## Problem requirements
Continue the forum thread about DLPAR memory add failing on Debian on Power 720 and 740, picking up right after its last sentence.

Start of Supplied text

     
    My first guess is that there's some confusion somewhere between SECTION_SIZE (the compile-time constant for sparsemem), the /sys/devices/system/memory/* "section size", and the LMB size. There were some patches a bit ago to decouple things, and I wonder if you're hitting something in there.  Or, if your dlpar tools are making a false correlation between LMB size and section size.
     
    Could you post your entire dmesg, or perhaps a URL to it?  The entire contents of /sys/devices/system/memory/ tarred up would also be interesting to see both before and after the attempted hotplug operation.  I'm most curious about what is in here: /sys/devices/system/memory/block_size_bytes
     
    Lastly, how much memory is in your system, and how much did you attempt to hotplug?
    Updated on 2012-02-14T17:07:58Z at 2012-02-14T17:07:58Z by Dave_Hansen
  • nfont
    nfont
    2 Posts
    ACCEPTED ANSWER

    Re: DLPAR Memory Add fails with Debian on Power 720 and 740

    ‏2012-02-14T17:13:43Z  in response to jjgarcia
     Can you also let us know what version of powerpc-utils you have installed.
  • jjgarcia
    jjgarcia
    4 Posts
    ACCEPTED ANSWER

    Re: DLPAR Memory Add fails with Debian on Power 720 and 740

    ‏2012-02-27T16:36:46Z  in response to jjgarcia
    Hi 
     
    Well, I know this Linux Distribution its not supported, but we are running some test in order to accomplish some targets in the region. Im using powerpc-utils version 1.2.12, I downloaded the source and compile into a Deb Package .

End of Supplied text
Start of Given records

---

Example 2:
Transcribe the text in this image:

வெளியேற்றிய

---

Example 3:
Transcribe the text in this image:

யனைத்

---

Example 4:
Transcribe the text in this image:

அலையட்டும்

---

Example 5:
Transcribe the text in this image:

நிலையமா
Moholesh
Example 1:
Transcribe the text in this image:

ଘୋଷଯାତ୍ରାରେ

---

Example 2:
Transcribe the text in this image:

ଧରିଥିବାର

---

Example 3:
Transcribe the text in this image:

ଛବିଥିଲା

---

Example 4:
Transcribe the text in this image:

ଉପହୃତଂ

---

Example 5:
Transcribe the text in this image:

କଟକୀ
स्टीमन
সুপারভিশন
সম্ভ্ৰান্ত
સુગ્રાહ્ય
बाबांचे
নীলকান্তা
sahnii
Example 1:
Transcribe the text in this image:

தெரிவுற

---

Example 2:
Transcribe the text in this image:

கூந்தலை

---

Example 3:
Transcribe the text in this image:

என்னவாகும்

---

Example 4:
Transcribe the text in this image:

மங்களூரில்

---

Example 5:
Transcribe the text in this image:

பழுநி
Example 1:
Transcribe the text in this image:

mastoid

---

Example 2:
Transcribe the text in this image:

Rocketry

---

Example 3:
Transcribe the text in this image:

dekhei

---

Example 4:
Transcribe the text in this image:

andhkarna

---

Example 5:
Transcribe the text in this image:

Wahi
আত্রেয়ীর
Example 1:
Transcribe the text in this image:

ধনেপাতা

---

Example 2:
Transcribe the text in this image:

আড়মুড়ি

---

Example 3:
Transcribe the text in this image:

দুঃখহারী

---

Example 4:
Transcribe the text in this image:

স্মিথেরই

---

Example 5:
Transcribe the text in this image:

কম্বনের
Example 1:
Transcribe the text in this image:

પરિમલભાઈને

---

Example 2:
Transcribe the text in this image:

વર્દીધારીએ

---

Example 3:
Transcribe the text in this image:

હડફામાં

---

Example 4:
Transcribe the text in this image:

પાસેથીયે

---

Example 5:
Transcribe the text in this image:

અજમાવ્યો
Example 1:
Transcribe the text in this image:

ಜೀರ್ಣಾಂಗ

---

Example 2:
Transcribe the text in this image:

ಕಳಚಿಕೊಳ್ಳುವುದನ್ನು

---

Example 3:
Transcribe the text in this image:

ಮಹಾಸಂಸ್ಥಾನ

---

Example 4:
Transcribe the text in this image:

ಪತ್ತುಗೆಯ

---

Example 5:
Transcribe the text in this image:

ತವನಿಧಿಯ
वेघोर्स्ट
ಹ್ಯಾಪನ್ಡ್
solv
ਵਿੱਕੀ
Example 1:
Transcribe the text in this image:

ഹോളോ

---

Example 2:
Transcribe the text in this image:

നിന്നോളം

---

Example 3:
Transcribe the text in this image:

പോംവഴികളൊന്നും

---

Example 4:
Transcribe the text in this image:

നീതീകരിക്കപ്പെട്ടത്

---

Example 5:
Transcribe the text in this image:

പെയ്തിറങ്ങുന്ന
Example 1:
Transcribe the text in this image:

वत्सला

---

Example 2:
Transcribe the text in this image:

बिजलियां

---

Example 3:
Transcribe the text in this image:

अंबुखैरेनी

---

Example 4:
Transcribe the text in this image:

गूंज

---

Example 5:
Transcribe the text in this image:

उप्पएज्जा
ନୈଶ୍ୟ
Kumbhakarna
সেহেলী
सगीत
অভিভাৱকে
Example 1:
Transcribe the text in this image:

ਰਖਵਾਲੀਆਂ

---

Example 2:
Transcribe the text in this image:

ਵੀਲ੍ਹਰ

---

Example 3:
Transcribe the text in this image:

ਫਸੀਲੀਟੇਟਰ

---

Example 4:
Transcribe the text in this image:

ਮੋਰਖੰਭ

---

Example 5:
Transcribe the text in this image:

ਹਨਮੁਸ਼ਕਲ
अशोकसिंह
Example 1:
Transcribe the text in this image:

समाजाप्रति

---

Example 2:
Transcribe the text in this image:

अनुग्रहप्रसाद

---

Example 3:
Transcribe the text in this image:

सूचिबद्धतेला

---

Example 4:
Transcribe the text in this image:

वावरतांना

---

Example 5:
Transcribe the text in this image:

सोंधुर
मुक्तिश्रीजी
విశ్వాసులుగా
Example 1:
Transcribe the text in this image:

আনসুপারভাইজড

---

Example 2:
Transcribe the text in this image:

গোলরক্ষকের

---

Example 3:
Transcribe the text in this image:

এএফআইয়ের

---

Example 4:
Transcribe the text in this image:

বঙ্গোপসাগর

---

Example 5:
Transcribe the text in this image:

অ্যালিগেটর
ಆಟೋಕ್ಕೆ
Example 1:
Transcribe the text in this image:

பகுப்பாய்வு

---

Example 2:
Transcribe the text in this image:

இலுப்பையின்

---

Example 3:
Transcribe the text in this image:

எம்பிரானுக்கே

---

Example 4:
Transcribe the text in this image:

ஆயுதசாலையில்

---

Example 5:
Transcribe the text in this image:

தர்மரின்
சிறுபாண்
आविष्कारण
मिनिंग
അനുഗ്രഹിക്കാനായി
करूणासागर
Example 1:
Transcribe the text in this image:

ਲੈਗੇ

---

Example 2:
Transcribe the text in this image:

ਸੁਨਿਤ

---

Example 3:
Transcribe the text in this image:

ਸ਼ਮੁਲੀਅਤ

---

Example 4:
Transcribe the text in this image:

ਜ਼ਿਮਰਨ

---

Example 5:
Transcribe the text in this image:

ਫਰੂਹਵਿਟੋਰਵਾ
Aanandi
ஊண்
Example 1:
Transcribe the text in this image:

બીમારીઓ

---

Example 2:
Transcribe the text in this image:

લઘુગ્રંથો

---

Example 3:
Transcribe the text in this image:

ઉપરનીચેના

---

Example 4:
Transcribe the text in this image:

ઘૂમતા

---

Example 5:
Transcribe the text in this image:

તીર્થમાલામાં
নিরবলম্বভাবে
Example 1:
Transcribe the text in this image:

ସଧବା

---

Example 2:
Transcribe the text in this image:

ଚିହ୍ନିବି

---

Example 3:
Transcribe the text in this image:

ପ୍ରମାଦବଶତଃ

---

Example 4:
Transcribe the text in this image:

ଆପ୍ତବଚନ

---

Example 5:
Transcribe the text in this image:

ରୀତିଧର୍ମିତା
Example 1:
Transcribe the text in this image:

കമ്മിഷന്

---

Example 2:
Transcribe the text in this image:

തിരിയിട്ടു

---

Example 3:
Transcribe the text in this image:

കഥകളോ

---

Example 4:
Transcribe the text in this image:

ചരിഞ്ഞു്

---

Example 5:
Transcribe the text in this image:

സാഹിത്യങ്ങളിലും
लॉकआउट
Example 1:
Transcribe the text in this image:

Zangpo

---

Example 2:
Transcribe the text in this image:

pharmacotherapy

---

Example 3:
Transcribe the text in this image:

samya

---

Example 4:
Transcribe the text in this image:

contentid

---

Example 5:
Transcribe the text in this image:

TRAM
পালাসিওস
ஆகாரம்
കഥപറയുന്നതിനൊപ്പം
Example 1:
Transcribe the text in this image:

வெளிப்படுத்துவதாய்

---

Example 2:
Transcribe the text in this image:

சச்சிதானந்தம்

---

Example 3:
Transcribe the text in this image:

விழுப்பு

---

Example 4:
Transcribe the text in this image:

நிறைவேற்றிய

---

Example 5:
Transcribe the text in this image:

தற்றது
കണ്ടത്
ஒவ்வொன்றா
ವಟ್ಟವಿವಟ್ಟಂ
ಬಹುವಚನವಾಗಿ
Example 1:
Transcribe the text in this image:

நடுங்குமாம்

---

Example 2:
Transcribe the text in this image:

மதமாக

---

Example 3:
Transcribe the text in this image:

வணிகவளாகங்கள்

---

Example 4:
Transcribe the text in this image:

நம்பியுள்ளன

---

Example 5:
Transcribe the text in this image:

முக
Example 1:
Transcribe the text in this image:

End of Given records

## Answer section
    Here's  a link to the files on /sys/devices/system/memory into the file sys_memory.tar.gz, also there are the entire log files of Drmgr, Messsage and Dmsg.
     
     
    Thanks to all.. 
    • This reply was deleted by RCJ 2012-02-27T18:28:15Z.
      • RCJ
        RCJ
        10 Posts
        ACCEPTED ANSWER

        Re: DLPAR Memory Add fails with Debian on Power 720 and 740

        ‏2012-02-27T18:10:53Z  in response to RCJ
         I lost track of the fact that this is not using the stock kernel.  I'll continue to take a look at this.  The first thing I notice in the drmgr log is that drmgr is attempting to online sections 32 - 63 using files /sys/devices/system/memory/memory[32 - 63] which don't exist in sysfs according to the tar file provided.
    • nfont
      nfont
      2 Posts
      ACCEPTED ANSWER

      Re: DLPAR Memory Add fails with Debian on Power 720 and 740

      ‏2012-02-27T20:21:13Z  in response to jjgarcia
       This appears to be the same issue that was fixed by commit http://git.kernel.org/?p=linux/kernel/git/torvalds/linux.git;a=commitdiff;h=54f23eb7ba7619de85d8edca6e5336bc33072dbd
       
      This has the same error message signature "section number 1008 page number 4096 not reserved, was it already online?" that I remembered seeing when making the update. You mentioned rebuilding the kernel, can you verify that this fix is in the source you built.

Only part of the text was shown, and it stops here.